To calculate the approximate weight, use the following: Height (m) × width (m) × 2.6 kg/m2 × [thickness outer (mm) + thickness inner (mm)]. For example, a 2 × 1 m, 6/12/6 unit = 2 × 1 × 2.6 × (6 + 6) = 62.4 kg.
Handling and glazing large heavy IGUs is best done with strops so both panes are supported, but in some cases, suckers are required. If suckers are used on one side only, they can put shear stress on the IGU seals and damage them.
Joinery must handle the weight
The weight and size of units will mean that a greater percentage of joinery must be site glazed, and this may increase the cost of the project.

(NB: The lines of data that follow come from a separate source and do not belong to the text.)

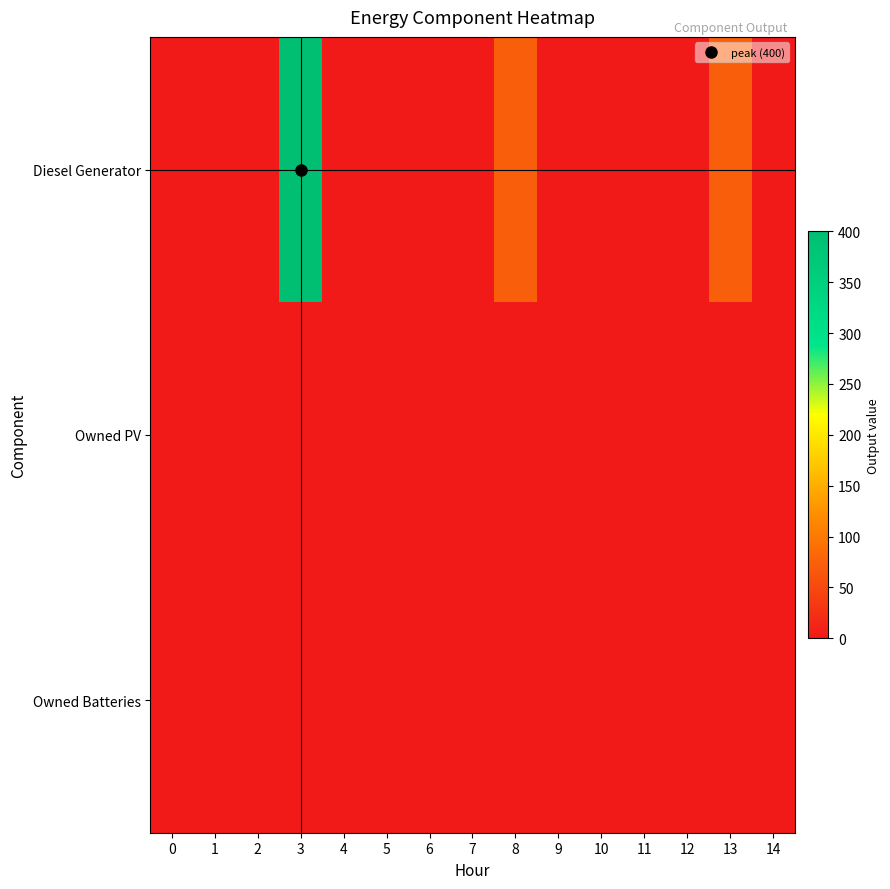

Reading left to right, list all the values displayed in this chart.

row_0: 0=0	1=0	2=0	3=400	4=0	5=0	6=0	7=0	8=72	9=0	10=0	11=0	12=0	13=72	14=0
row_1: 0=0	1=0	2=0	3=0	4=0	5=0	6=0	7=0	8=0	9=0	10=0	11=0	12=0	13=0	14=0
row_2: 0=0	1=0	2=0	3=0	4=0	5=0	6=0	7=0	8=0	9=0	10=0	11=0	12=0	13=0	14=0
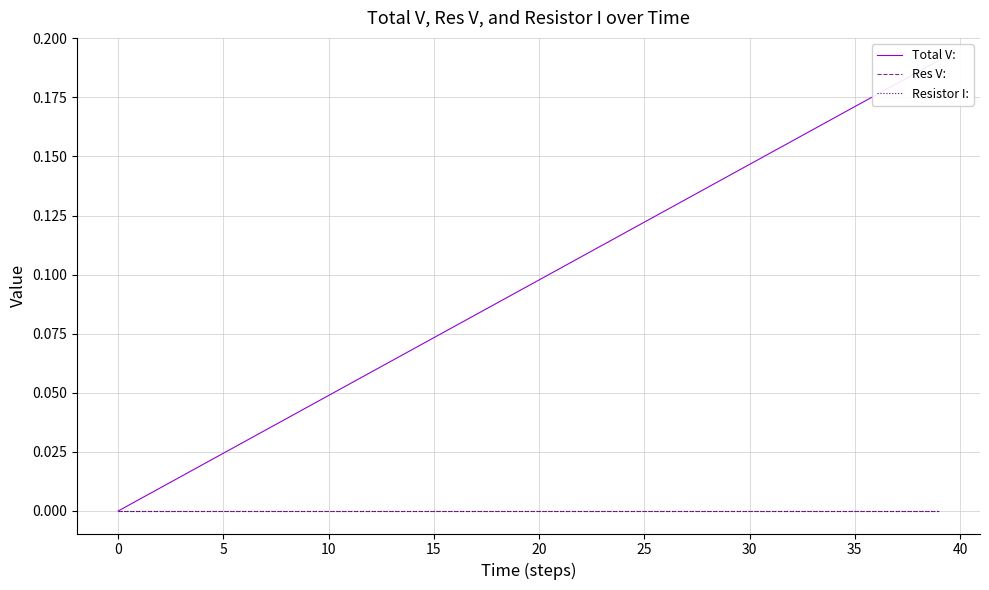

True or false: Resistor I: and Total V: cross at least once.

False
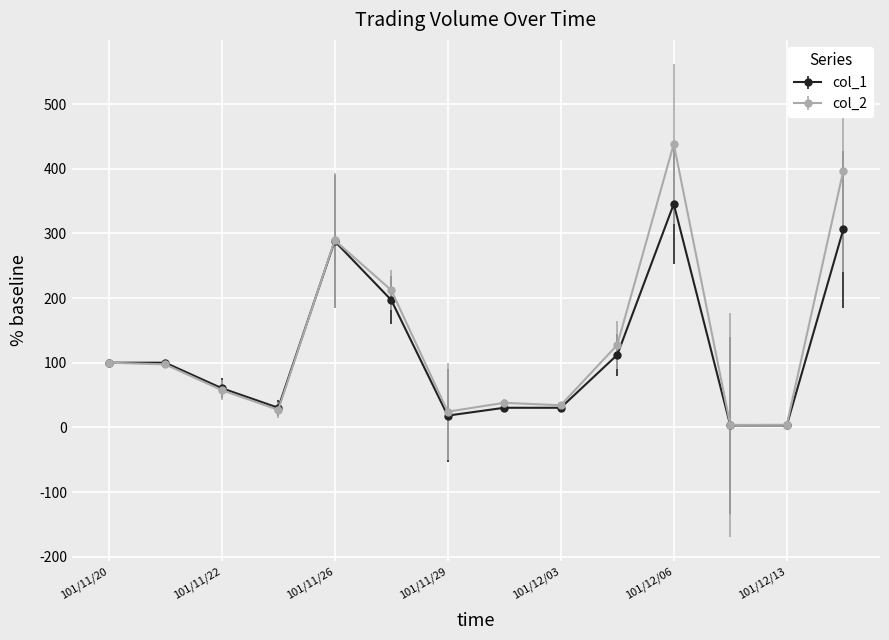

How many data points does each series have?

14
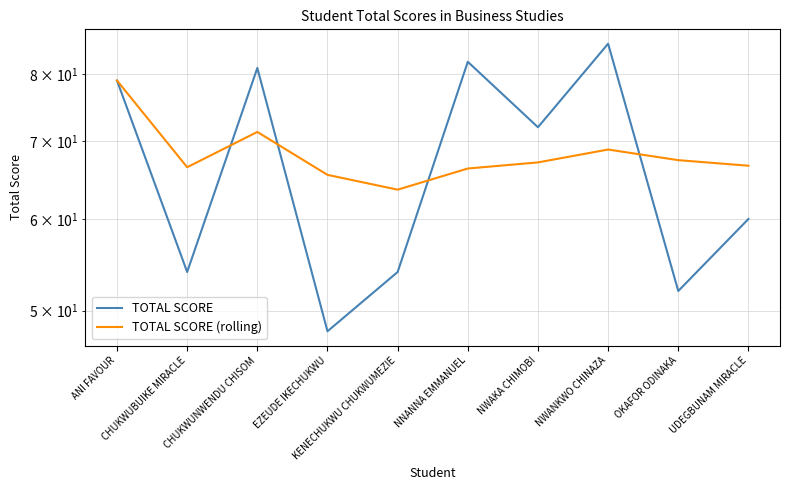

At which label does TOTAL SCORE (rolling) first exceed 67?

ANI FAVOUR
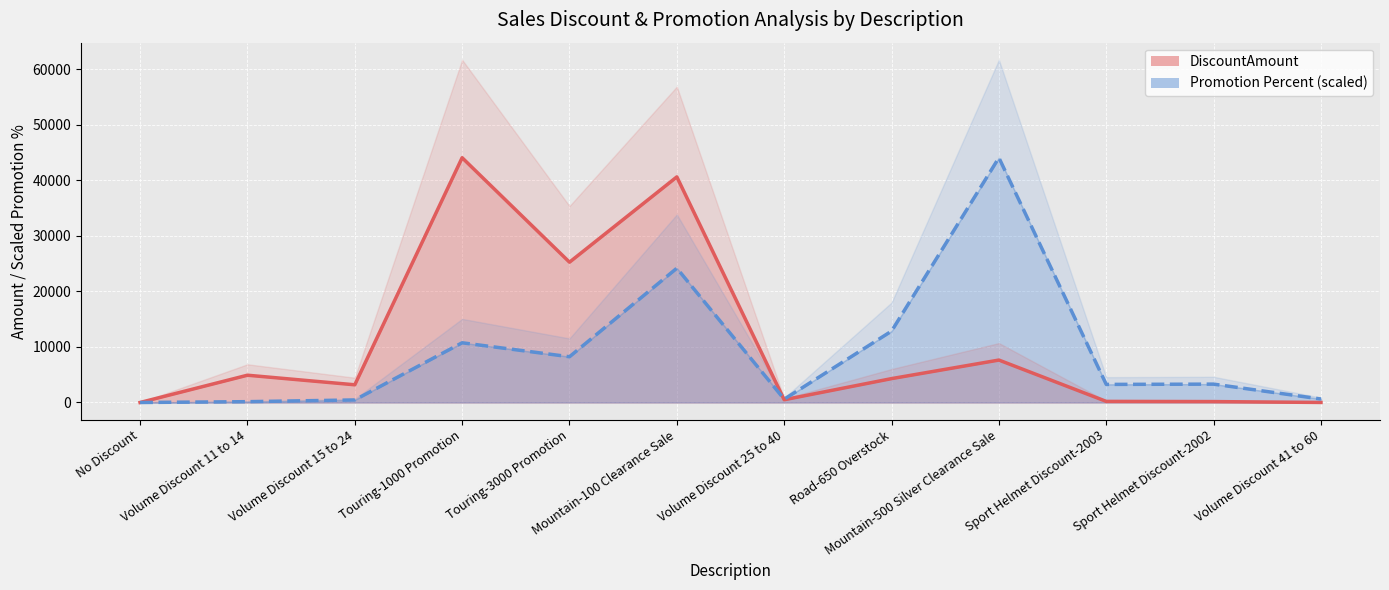

What position from the left is Volume Discount 25 to 40?

7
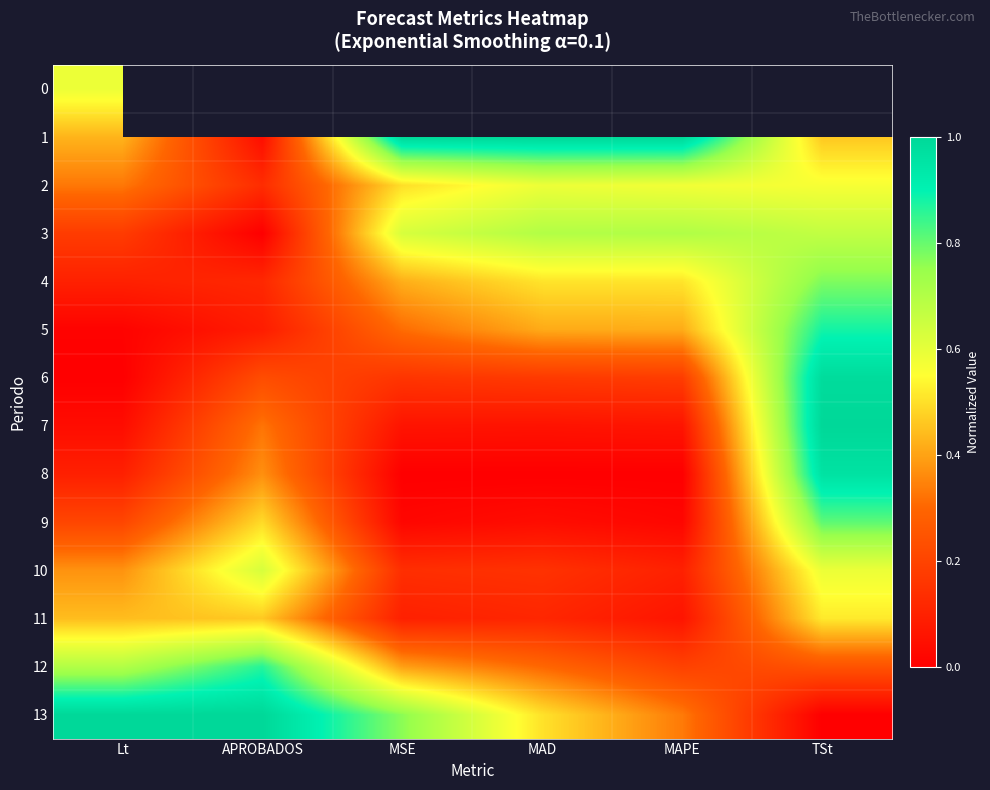

Rank the series by their average value, from highest to lowest.

0, 1, 13, 3, 12, 2, 4, 5, 10, 6, 11, 9, 7, 8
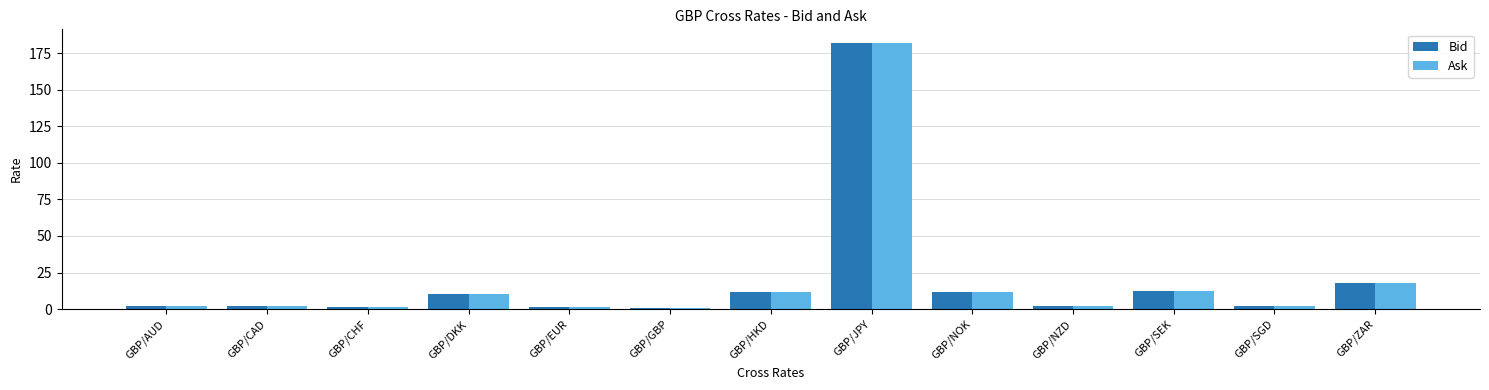

Which series has the widest spread of values?

Ask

The unit thickness and weight of large IGUs can also severely restrict the type of joinery that can be used, especially for sliding and pivot doors, double-hung windows and units with traditional timber joinery sections. In some sash windows, special stays and hardware are required to hold the windows open. Some large sliding doors are hard to slide and to stop once moving.
Also, the weight must be transferred from the frame to the building structure, so special brackets are often required to support the weight.